(Saved entries)
====================
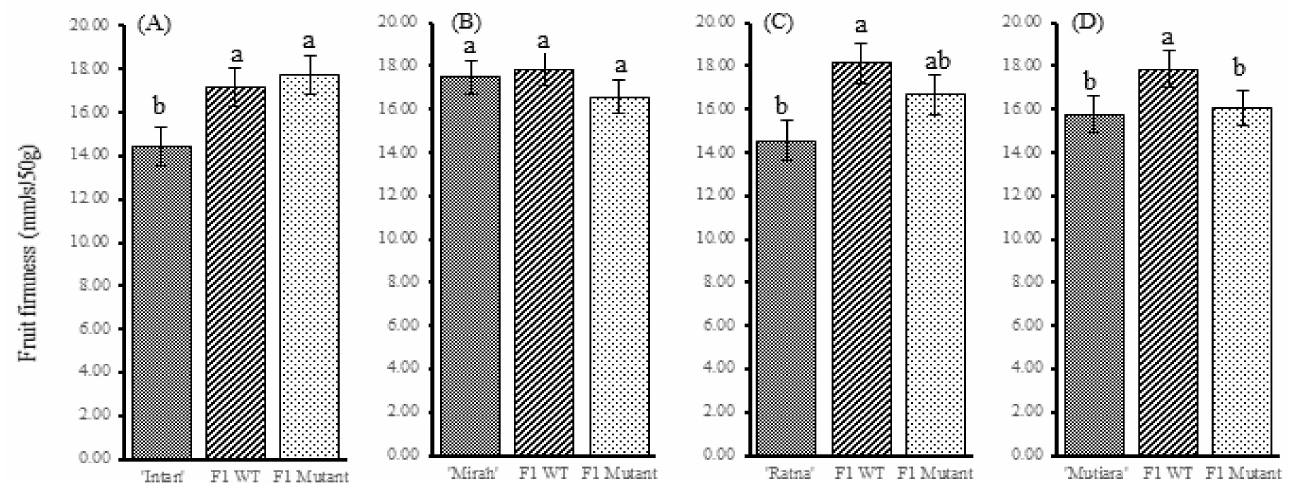
Figure 4. Fruit firmness of F1 generation from four tropical tomato genetic backgrounds. ( A ) ‘Intan’, ‘Intan’ × ‘WT’, and ‘Intan’ × Sletr1-2 ; ( B ) ‘Mirah’, ‘Mirah’ × ‘WT’, and ‘Mirah’ × Sletr1-2 ; ( C ) ‘Ratna’, ‘Ratna’ × ‘WT’, and ‘Ratna’ × Sletr1-2 ; ( D ) ‘Mutiara’, ‘Mutiara’ × ‘WT’, and ‘Mutiara’ × Sletr1-2 ; Value is means ± SE ( n = 4 × 5). Letters denote statistically distinguishable values as assessed by the HSD Tukey test p < 0.05.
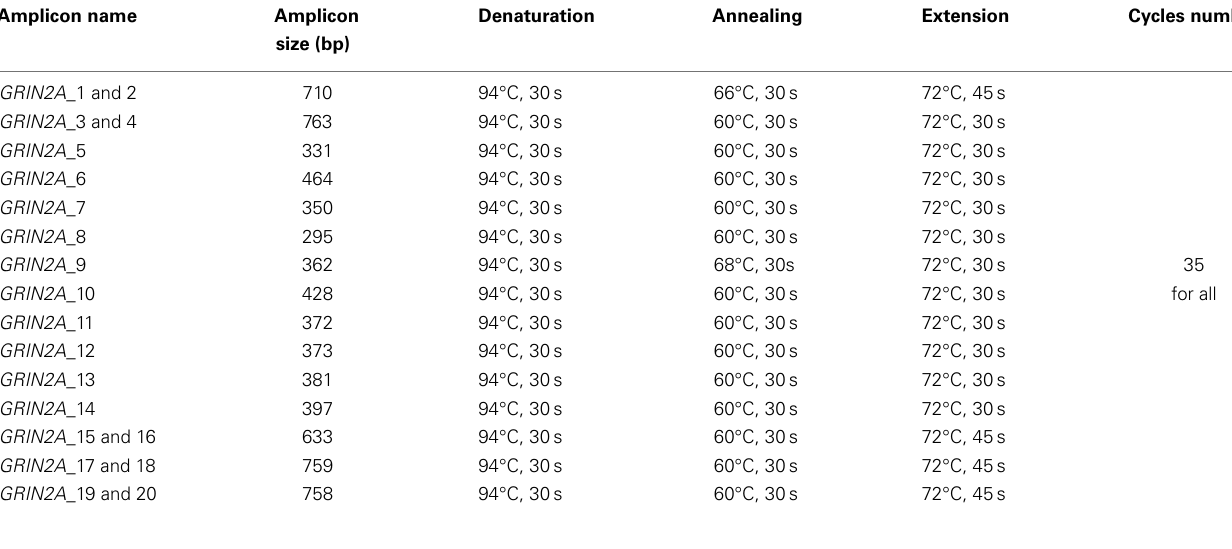
Table 1 | PCR cycling conditions used to amplify GRIN2A sequences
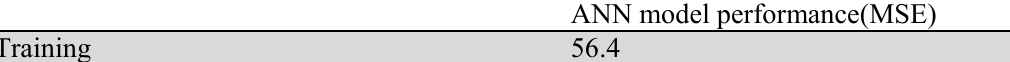
Performance analysis of MCS model (mean squared error)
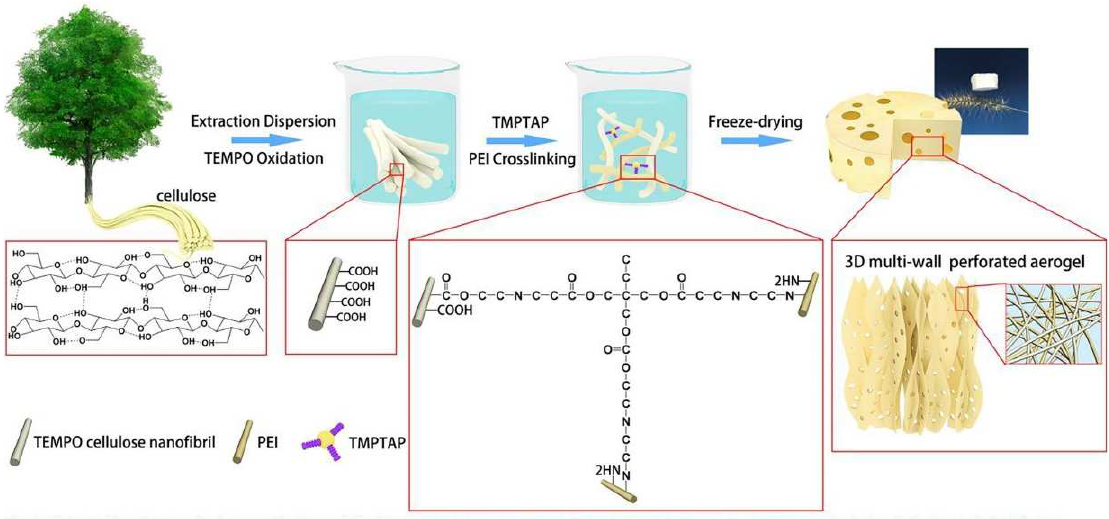
Figure 8. Schematic illustration and formation mechanism of crosslinked TO-CTP aerogel with 3D multi-wall perforated structure. Adapted with permission from [88]. Copyright 2019 Elsevier.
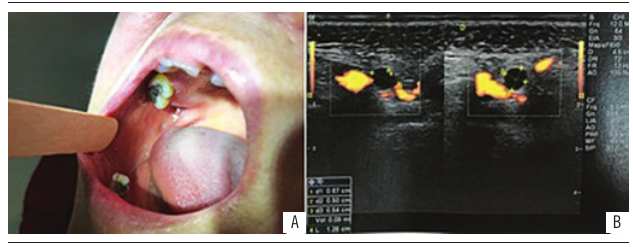
FIGure 1 – Initial image of the patient A) intraoral clinical aspect; B) ultrasonography presenting cyst with heterogeneous content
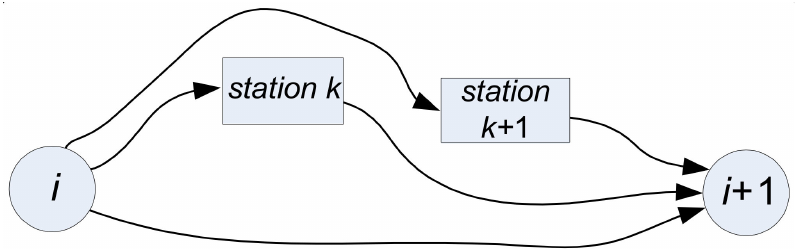
Figure 4. The solution. The potential road section is substituted with two potential road sections as described in Case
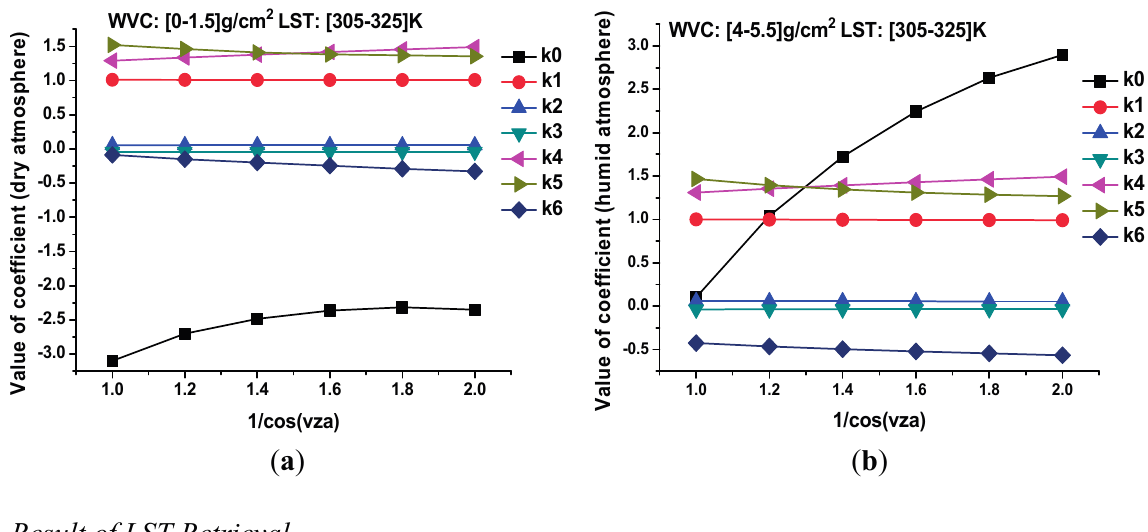
Figure 5. Coefficients for the sub-range with LST varying from 305 K to 325 K.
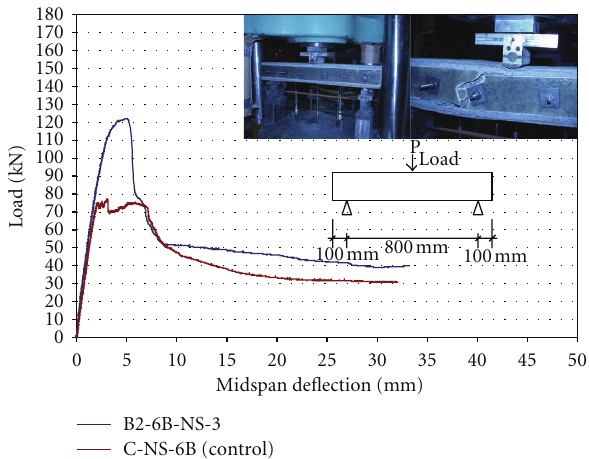
Figure 35: Load versus midspan deflection of RC beam B3-S-2.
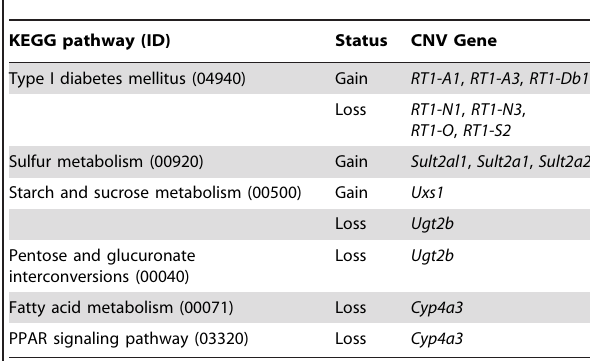
Table 2. Selected GK/Wistar CNV genes involved in diabetes-related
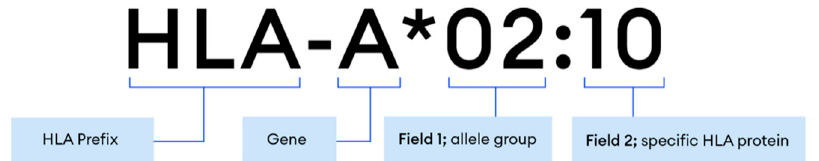
Figure 3. Proper nomenclature for HLA typing results.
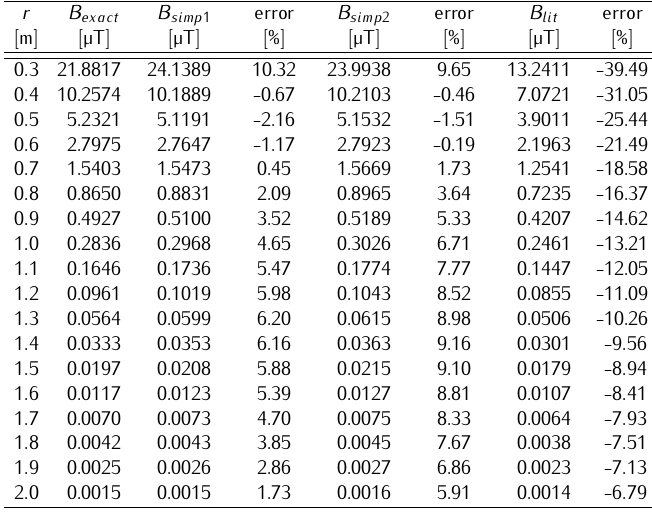
Table 1. B exact , B simp 1 , B simp 2 , B lit vs. distance r from the axis of the helix and relevant percent errors with respect to B exact for the cable ARE4H1R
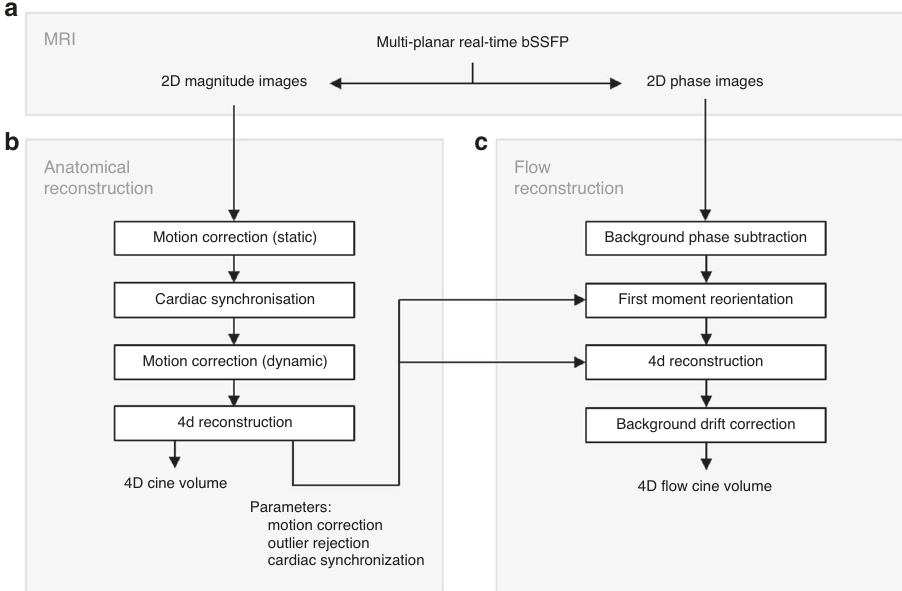
Fig. 8 Framework for 4D fl ow cine volume reconstruction. a Multi-planar dynamic bSSFP data is acquired and reconstructed into 2D magnitude and phase images using k – t SENSE. b Anatomical, volumetric 4D magnitude cine reconstruction of the fetal heart is performed 33 . c Volumetric 4D vector fl ow cine reconstruction of the fetal heart is performed, using motion correction, cardiac synchronization, and frame outlier rejection parameters from the magnitude reconstruction pathway. Background phase is estimated and subtracted by polynomial approximation. First moment vectors for the imaging gradients, as speci fi ed for the native acquisitions, are rotated as a result of detected motion. Velocity vector fi elds are recovered by inversion of the phase image information using a conjugate gradient method. Volumetric and temporal 4D reconstruction is performed before a fi nal background velocity drift correction is applied.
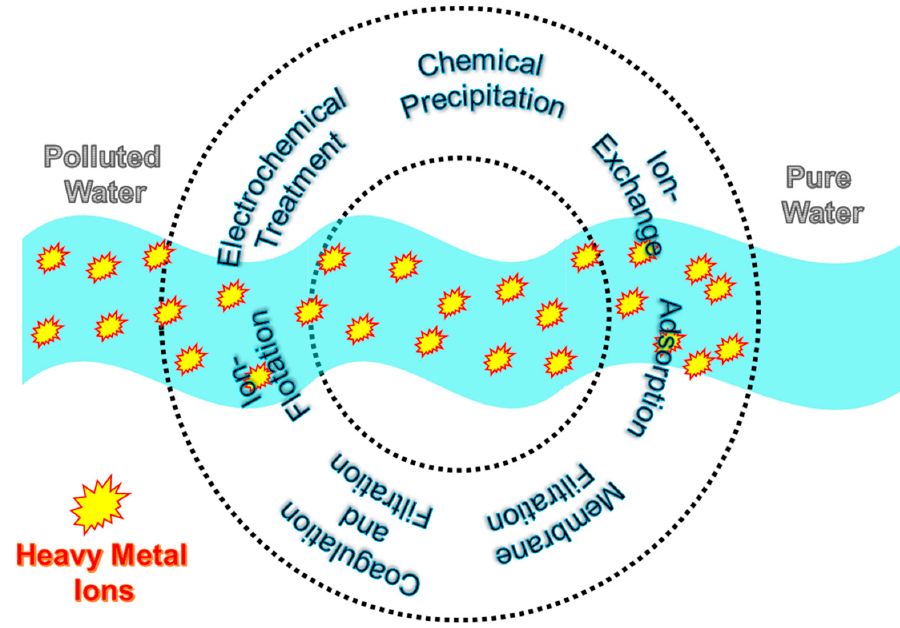
Figure 2. Different methods used to purify heavy metal ions in polluted water.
====================
• **Goal of the exercise**
Write out every line of the entries that holds the word "Table".

• **Exercise answer**
Table 1 | PCR cycling conditions used to amplify GRIN2A sequences
Table 2. Selected GK/Wistar CNV genes involved in diabetes-related
Table 1. B exact , B simp 1 , B simp 2 , B lit vs. distance r from the axis of the helix and relevant percent errors with respect to B exact for the cable ARE4H1R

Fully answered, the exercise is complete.